Mysterious talking leaves–oh my.

More than a Gutenberg, Sequoyah was a Leonardo, an inventor who created not just an invention, but modernity. It is hard to find in all of recorded history as dramatic a transformation of a people in such a brief period of time. It unleashed an outpouring of notes, letters, essays, records, reports, newspapers, Bible translations, books. It was remarkable, a miracle.

The Miraculous Sequoyah Creates Modernity–this title must be utilized somewhere . . . perhaps the children’s book version.
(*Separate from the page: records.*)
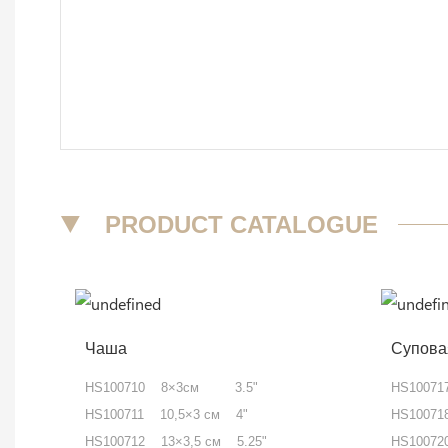
▼
PRODUCT CATALOGUE
Чаша
Супова
HS100710 8×3см 3.5"
HS1007
HS100711 10,5×3 см 4"
HS10071
HS100712 13×3,5 см 5.25"
HS10072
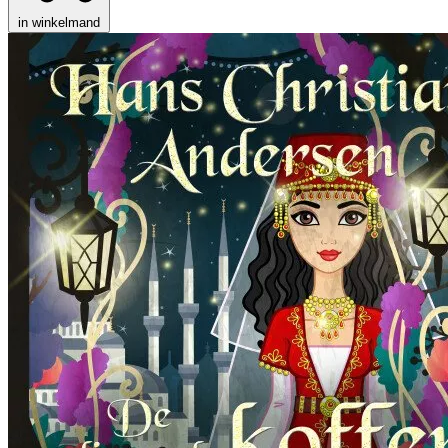
in winkelmand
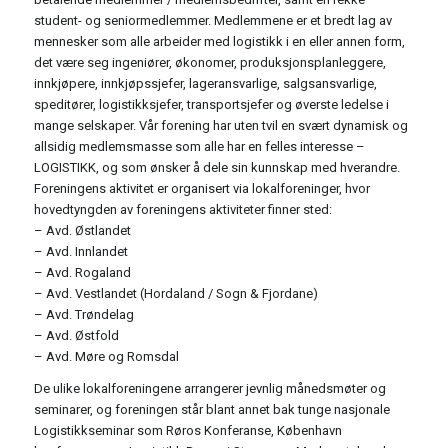
student- og seniormedlemmer. Medlemmene er et bredt lag av
mennesker som alle arbeider med logistikk i en eller annen form,
det være seg ingeniører, økonomer, produksjonsplanleggere,
innkjøpere, innkjøpssjefer, lageransvarlige, salgsansvarlige,
speditører, logistikksjefer, transportsjefer og øverste ledelse i
mange selskaper. Vår forening har uten tvil en svært dynamisk og
allsidig medlemsmasse som alle har en felles interesse –
LOGISTIKK, og som ønsker å dele sin kunnskap med hverandre.
Foreningens aktivitet er organisert via lokalforeninger, hvor
hovedtyngden av foreningens aktiviteter finner sted:
– Avd. Østlandet
– Avd. Innlandet
– Avd. Rogaland
– Avd. Vestlandet (Hordaland / Sogn & Fjordane)
– Avd. Trøndelag
– Avd. Østfold
– Avd. Møre og Romsdal
De ulike lokalforeningene arrangerer jevnlig månedsmøter og
seminarer, og foreningen står blant annet bak tunge nasjonale
Logistikkseminar som Røros Konferanse, København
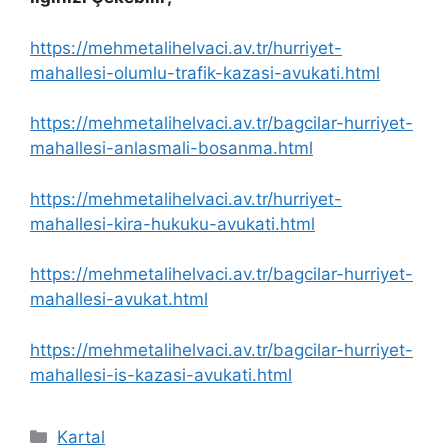
https://mehmetalihelvaci.av.tr/hurriyet-
mahallesi-olumlu-trafik-kazasi-avukati.html
https://mehmetalihelvaci.av.tr/bagcilar-hurriyet-
mahallesi-anlasmali-bosanma.html
https://mehmetalihelvaci.av.tr/hurriyet-
mahallesi-kira-hukuku-avukati.html
https://mehmetalihelvaci.av.tr/bagcilar-hurriyet-
mahallesi-avukat.html
https://mehmetalihelvaci.av.tr/bagcilar-hurriyet-
mahallesi-is-kazasi-avukati.html
Kategoriler
Kartal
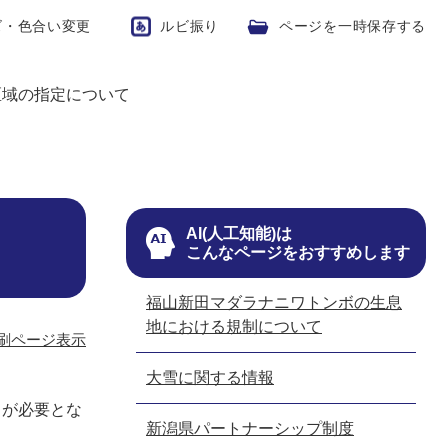
ズ・色合い変更
ルビ振り
ページを一時保存する
区域の指定について
AI(人工知能)は
こんなページをおすすめします
福山新田マダラナニワトンボの生息
地における規制について
刷ページ表示
大雪に関する情報
出が必要とな
新潟県パートナーシップ制度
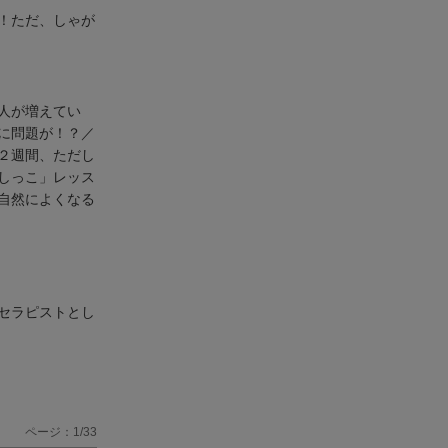
！ただ、しゃが
人が増えてい
に問題が！？／
２週間、ただし
しっこ」レッス
自然によくなる
セラピストとし
ページ：1/33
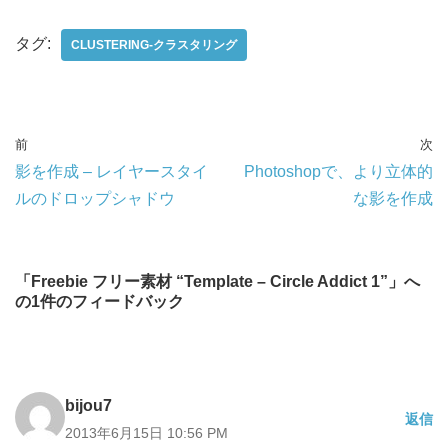
タグ:
CLUSTERING-クラスタリング
前
次
影を作成 – レイヤースタイ
Photoshopで、より立体的
ルのドロップシャドウ
な影を作成
「Freebie フリー素材 “Template – Circle Addict 1”」へ
の1件のフィードバック
bijou7
返信
2013年6月15日 10:56 PM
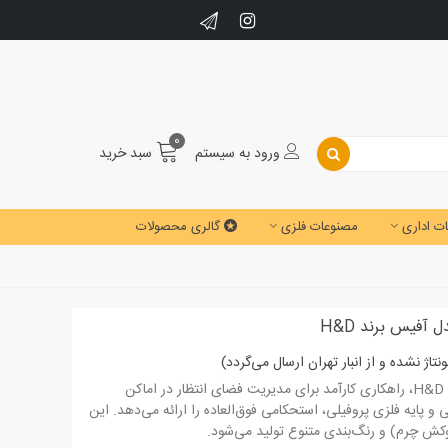
0
ورود به سیستم
سبد خرید
ت اداری
مصنوعات فلزی
گالری محصولات
 آفیس برند H&D
صندلی انتظار سه نفره مدل آفیس برند H&D، راهکاری کارآمد برای مدیریت فضای انتظار در اماکن
ی و پایه فلزی پروفیلی، استحکامی فوق‌العاده را ارائه می‌دهد. این
ش چرم) و رنگ‌بندی متنوع تولید می‌شود.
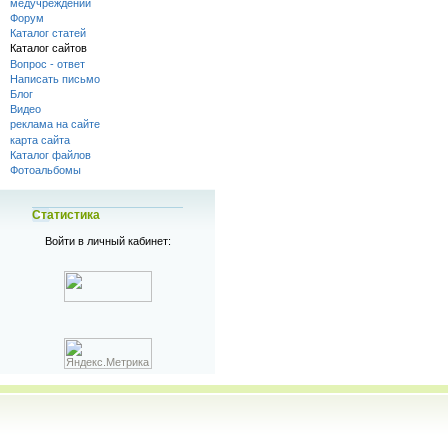
медучреждений
Форум
Каталог статей
Каталог сайтов
Вопрос - ответ
Написать письмо
Блог
Видео
реклама на сайте
карта сайта
Каталог файлов
Фотоальбомы
Статистика
Войти в личный кабинет:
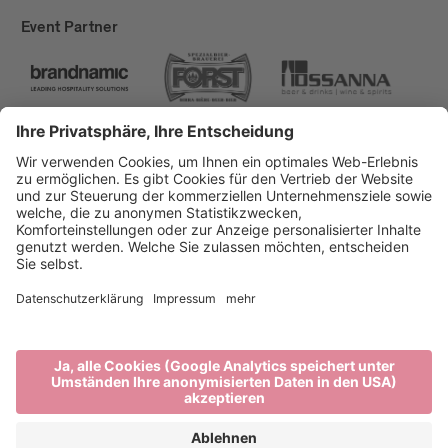
Event Partner
Brixen Tourismus
Privacy
Impressum
Förderungen
Sitemap
Barrierefreiheitserklärung
Cookie-Einstellungen
produced by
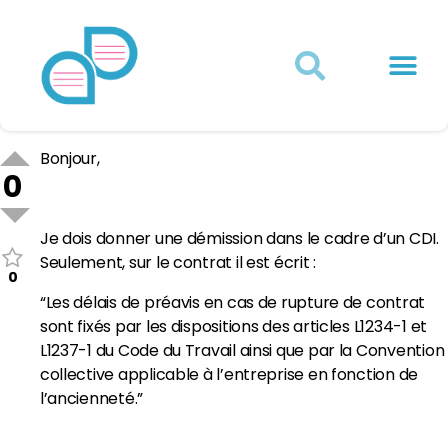
Actualités juridiques
Qui sommes-nous ?
Mon Compte
Bonjour,
0
Je dois donner une démission dans le cadre d’un CDI.
Seulement, sur le contrat il est écrit :
0
“Les délais de préavis en cas de rupture de contrat
sont fixés par les dispositions des articles L1234-1 et
L1237-1 du Code du Travail ainsi que par la Convention
collective applicable à l’entreprise en fonction de
l’ancienneté.”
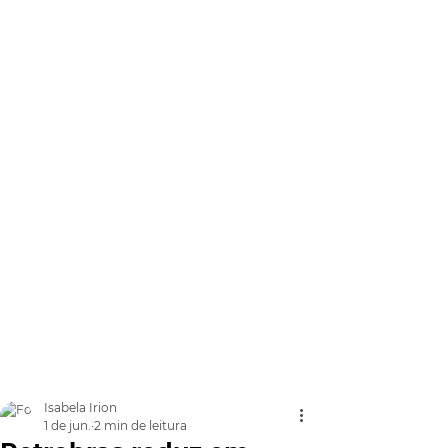
Isabela Irion
1 de jun.
2 min de leitura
The Ridge was typical of the rising class of mixed-bloods, as his fortunes rose in the new economy. Farming might have been women’s work, but he threw himself into it. Other Cherokee men raised livestock like the game of old, letting their cows and pigs roam freely and then hunting them down like bear and deer. The Ridge fenced his in, and bought African slaves to tend them. No simple country farmer, he sought to become a planter like the refined white gentlemen in light cotton suits he’d seen sipping lemonade on front porches at their plantations farther to the south in Georgia.

I wonder who else was typical of the rising class of mixed-bloods, out there doing women’s work and buying slaves, seeking refinement and lemonade. This paragraph alone can tell you why historical nonfiction/novels readership skews the direction it does.
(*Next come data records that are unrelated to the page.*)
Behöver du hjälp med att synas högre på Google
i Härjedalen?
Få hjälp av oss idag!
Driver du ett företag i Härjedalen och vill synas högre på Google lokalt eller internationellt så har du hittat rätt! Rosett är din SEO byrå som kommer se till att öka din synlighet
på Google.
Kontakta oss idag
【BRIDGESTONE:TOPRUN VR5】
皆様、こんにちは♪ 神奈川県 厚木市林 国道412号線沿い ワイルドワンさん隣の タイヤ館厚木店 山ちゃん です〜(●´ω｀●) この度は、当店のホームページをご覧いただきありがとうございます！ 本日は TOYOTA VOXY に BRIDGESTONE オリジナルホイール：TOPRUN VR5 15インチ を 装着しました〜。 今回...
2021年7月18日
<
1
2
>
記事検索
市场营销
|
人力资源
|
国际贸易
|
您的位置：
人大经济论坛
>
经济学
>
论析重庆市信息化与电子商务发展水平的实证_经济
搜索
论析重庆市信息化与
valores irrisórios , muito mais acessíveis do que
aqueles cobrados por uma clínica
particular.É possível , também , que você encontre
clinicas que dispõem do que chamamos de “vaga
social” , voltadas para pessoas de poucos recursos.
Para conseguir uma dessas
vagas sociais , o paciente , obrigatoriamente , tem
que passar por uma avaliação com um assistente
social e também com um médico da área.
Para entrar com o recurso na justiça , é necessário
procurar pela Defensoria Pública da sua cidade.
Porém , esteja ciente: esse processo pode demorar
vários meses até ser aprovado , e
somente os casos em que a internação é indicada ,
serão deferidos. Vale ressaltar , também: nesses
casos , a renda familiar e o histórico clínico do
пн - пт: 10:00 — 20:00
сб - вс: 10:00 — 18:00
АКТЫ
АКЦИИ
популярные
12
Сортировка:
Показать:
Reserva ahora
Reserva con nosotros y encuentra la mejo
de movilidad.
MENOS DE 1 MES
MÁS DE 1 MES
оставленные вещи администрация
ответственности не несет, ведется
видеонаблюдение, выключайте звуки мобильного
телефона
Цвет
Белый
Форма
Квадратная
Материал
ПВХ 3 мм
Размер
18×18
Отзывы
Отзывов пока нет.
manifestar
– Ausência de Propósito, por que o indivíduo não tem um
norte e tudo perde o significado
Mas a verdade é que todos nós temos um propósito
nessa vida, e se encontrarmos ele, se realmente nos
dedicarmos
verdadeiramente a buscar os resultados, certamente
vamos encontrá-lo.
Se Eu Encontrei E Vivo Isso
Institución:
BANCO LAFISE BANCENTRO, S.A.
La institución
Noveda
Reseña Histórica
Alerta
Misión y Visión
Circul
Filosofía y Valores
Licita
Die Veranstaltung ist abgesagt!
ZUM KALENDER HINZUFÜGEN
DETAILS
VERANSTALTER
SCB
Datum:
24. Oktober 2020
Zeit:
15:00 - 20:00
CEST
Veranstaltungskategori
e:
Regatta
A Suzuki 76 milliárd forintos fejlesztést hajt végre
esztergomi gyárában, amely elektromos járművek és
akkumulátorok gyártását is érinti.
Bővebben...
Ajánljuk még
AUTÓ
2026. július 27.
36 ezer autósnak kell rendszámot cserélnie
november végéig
While the Indians were skilled as scouts, trackers, horsemen, and sharpshooters, their greatest value may have been their fighting skills. Shaped by a warrior culture, most were used to violence, and they took to battle. Their long black hair spilling out from under their caps, their shoddy uniforms ill-fitting, their faces painted in harsh war colors, they surged into battle with a terrifying cry, equipped not just with army-issue rifles but also with hunting knives, tomahawks, and often, bows and arrows. Even when mounted on horses, they exhibited a deadly aim, and their arrows sank deep, leaving their victims as much astonished as agonized. They’d close fast, whip out a tomahawk to dispatch their man, then pounce on the corpse with a bowie knife to shear off a scalp to lift to the sky in triumph.

I’m just going to point you to what Debbie Reese had to say about this paragraph–she covers it well. Though a big part of me hopes you can already spot the issues held within.

Although Jace Weaver has been very vocal about his disapproval of the published work and how his name was utilized, neither Sedgwick or Simon and Schuster have responded to date. Not surprising.